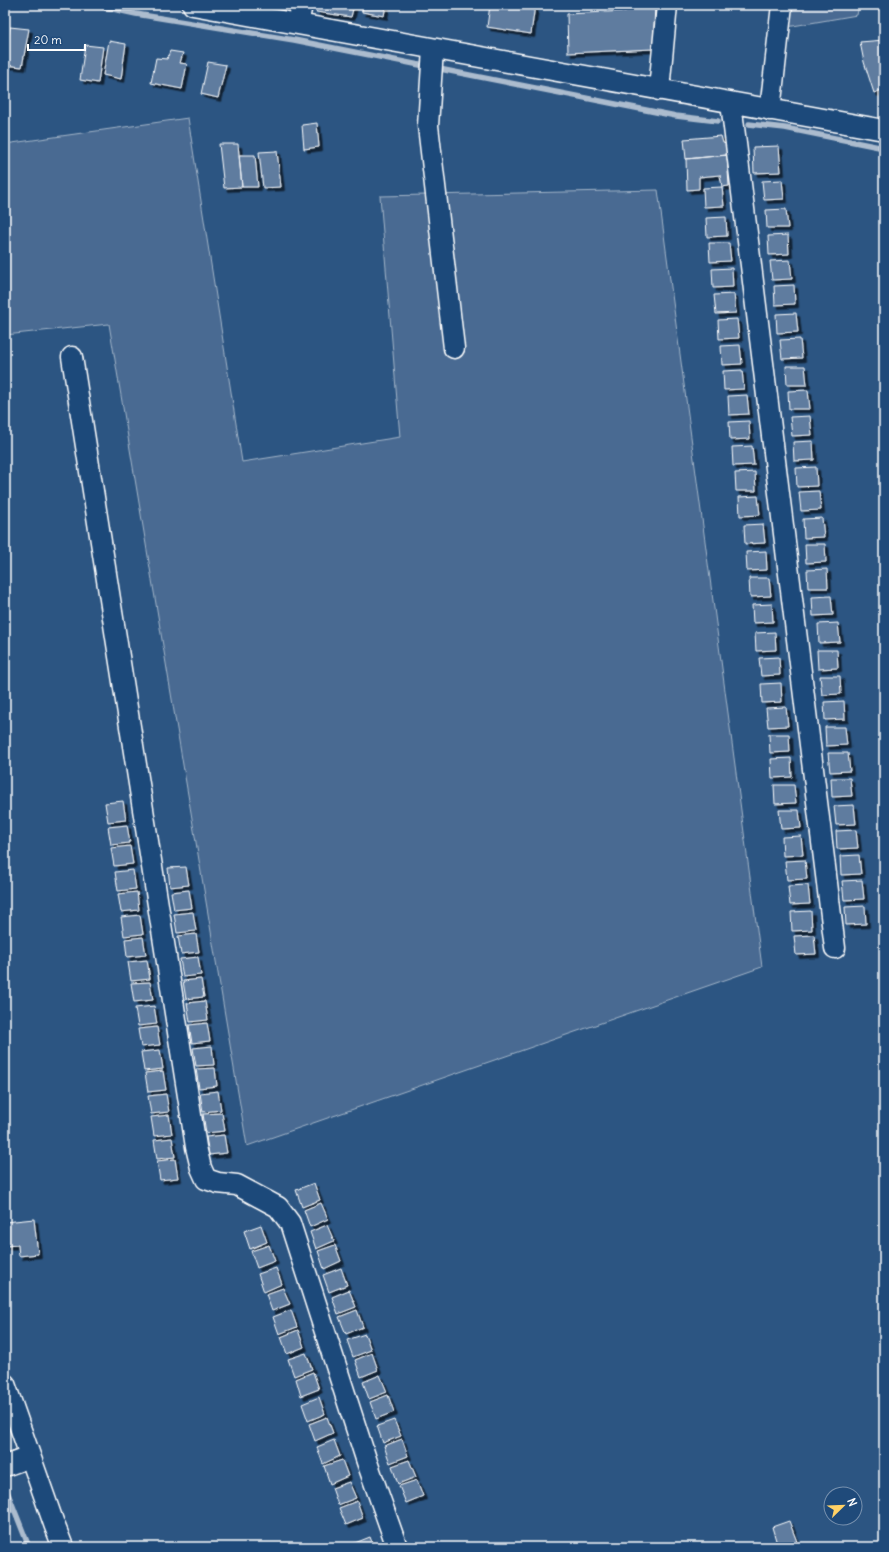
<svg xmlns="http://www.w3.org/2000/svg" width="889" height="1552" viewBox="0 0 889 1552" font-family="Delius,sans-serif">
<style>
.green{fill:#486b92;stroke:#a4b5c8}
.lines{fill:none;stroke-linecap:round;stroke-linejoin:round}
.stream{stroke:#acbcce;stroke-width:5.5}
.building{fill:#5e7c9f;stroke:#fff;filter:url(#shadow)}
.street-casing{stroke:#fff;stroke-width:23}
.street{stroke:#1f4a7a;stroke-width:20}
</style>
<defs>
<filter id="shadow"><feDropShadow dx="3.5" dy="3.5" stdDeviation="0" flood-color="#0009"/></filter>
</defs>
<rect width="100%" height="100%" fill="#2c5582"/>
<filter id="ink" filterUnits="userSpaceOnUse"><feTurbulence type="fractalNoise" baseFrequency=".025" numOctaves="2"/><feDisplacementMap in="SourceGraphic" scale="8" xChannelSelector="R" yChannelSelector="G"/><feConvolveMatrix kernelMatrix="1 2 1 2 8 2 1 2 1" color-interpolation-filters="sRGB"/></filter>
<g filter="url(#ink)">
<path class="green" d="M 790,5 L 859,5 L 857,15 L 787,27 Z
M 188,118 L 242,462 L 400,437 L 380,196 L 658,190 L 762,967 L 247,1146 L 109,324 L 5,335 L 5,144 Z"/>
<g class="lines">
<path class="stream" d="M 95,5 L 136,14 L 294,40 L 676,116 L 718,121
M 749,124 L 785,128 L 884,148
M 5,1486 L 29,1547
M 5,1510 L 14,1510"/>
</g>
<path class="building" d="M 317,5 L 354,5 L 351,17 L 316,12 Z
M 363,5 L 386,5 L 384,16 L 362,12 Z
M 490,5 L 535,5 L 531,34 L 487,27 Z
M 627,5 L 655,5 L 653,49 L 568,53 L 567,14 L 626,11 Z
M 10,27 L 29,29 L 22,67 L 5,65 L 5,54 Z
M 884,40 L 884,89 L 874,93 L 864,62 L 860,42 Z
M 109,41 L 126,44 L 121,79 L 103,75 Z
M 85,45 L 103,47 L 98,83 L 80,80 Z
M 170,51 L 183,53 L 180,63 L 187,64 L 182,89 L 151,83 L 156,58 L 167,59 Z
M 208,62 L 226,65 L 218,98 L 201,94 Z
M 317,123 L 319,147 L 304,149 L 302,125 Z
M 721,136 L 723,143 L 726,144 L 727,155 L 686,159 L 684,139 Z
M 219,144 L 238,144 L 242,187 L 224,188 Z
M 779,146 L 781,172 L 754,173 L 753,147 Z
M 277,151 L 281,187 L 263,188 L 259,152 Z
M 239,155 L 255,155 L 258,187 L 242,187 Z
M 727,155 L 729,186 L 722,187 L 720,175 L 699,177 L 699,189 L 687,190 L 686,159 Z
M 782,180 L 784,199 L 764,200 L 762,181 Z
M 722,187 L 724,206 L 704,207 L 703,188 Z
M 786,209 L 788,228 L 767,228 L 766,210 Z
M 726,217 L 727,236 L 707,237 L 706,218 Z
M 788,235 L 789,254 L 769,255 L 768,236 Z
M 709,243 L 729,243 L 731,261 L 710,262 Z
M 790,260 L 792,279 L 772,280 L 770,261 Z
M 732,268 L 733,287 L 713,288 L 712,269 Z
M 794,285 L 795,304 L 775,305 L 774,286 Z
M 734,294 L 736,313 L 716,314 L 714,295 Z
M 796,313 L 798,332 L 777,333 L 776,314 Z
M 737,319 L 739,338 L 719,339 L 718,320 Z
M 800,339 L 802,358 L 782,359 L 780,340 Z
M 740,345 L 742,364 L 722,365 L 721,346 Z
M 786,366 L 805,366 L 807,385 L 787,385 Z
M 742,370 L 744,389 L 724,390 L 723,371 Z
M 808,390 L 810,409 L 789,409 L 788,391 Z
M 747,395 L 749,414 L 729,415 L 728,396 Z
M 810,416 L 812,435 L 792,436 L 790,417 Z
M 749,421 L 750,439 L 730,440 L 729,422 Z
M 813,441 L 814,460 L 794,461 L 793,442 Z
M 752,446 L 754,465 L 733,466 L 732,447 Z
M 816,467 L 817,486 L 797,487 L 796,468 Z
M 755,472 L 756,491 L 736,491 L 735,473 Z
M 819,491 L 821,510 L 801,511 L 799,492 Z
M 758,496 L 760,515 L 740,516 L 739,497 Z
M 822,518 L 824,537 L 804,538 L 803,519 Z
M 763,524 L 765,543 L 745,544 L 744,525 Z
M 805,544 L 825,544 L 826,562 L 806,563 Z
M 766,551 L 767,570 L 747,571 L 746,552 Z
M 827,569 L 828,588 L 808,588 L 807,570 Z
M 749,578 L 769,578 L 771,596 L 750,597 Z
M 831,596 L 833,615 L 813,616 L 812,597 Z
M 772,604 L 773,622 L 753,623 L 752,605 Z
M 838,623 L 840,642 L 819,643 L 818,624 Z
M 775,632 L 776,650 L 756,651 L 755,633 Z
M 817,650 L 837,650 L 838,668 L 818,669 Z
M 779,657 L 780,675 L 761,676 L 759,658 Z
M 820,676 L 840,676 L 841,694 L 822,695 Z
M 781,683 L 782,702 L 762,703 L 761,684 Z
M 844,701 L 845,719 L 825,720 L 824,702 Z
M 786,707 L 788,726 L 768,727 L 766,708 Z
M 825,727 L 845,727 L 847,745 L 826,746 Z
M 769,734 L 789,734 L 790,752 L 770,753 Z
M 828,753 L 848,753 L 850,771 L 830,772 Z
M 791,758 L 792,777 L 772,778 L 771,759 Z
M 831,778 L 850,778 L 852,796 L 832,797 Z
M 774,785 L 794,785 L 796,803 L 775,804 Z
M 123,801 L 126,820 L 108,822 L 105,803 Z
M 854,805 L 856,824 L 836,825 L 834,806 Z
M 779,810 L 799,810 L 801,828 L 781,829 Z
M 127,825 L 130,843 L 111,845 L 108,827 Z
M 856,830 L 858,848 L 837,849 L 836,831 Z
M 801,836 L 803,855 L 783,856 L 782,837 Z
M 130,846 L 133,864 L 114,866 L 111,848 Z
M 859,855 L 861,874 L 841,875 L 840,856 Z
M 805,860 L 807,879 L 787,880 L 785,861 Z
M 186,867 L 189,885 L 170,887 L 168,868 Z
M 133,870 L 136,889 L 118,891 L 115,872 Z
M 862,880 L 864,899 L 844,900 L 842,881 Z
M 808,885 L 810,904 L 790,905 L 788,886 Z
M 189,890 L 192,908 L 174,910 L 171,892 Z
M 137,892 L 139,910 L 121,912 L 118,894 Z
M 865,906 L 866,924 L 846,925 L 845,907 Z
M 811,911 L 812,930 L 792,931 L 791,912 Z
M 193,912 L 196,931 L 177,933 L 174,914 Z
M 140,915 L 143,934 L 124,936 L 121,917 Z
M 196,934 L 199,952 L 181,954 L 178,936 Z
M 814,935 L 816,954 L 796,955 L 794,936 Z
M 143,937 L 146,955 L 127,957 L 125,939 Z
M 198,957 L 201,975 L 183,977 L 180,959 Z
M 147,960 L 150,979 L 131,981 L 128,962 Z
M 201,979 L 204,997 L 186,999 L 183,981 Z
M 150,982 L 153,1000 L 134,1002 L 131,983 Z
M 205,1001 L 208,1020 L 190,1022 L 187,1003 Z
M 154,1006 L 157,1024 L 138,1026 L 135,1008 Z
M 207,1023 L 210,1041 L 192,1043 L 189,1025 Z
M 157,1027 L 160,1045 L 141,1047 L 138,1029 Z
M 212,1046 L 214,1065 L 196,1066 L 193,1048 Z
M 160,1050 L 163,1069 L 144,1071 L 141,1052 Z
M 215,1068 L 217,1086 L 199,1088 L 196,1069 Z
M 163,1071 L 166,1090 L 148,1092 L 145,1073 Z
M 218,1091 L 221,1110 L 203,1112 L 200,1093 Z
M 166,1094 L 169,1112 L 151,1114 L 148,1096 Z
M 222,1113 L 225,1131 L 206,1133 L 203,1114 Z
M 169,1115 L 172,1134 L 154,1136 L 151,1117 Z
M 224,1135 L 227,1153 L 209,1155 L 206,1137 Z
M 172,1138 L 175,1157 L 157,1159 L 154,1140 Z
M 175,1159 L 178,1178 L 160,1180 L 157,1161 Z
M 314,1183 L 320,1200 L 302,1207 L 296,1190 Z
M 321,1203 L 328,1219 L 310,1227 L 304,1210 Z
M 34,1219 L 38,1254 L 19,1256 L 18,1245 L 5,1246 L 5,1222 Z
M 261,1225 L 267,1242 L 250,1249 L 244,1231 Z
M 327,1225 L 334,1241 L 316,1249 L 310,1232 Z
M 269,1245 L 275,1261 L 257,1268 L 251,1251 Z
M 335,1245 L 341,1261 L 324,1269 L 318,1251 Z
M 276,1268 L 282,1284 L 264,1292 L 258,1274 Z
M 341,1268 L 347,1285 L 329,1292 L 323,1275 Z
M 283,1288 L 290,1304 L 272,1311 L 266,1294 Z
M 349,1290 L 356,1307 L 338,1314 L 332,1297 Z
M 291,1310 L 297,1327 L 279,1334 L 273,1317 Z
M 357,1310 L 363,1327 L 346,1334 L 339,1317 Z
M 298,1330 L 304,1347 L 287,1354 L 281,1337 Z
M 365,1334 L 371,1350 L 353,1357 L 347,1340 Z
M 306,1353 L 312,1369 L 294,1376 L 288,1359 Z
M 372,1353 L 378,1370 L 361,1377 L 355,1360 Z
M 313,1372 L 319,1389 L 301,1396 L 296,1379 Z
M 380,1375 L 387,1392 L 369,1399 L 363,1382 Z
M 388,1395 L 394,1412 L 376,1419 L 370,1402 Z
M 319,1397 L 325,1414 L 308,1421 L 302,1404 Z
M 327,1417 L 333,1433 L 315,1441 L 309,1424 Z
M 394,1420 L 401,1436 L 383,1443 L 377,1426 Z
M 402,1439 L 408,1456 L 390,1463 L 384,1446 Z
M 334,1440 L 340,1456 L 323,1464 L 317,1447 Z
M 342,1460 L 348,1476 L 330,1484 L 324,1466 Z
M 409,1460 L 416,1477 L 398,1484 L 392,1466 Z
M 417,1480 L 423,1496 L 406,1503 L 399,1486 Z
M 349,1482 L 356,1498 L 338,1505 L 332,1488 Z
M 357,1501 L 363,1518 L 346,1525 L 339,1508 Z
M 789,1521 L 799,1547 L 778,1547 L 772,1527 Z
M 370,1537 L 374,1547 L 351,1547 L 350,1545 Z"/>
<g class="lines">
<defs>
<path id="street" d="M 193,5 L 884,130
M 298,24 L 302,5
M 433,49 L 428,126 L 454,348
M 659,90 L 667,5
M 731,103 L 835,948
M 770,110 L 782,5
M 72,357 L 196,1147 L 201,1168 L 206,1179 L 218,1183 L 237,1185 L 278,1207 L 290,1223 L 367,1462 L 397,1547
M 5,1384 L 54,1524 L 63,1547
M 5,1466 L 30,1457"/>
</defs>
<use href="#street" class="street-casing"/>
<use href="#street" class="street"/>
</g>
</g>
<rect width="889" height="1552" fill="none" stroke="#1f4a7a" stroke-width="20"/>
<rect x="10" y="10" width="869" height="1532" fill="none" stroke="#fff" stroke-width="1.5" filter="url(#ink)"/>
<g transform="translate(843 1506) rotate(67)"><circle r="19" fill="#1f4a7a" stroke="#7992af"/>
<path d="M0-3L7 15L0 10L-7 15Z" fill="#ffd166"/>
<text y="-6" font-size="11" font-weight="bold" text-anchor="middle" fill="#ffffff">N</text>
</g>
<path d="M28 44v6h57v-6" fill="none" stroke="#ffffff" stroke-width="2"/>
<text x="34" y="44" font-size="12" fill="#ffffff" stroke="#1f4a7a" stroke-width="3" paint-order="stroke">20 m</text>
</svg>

Exercise brief | Your answer must be the number of lines above that contain the word "shadow", stated alone.

Task output | 2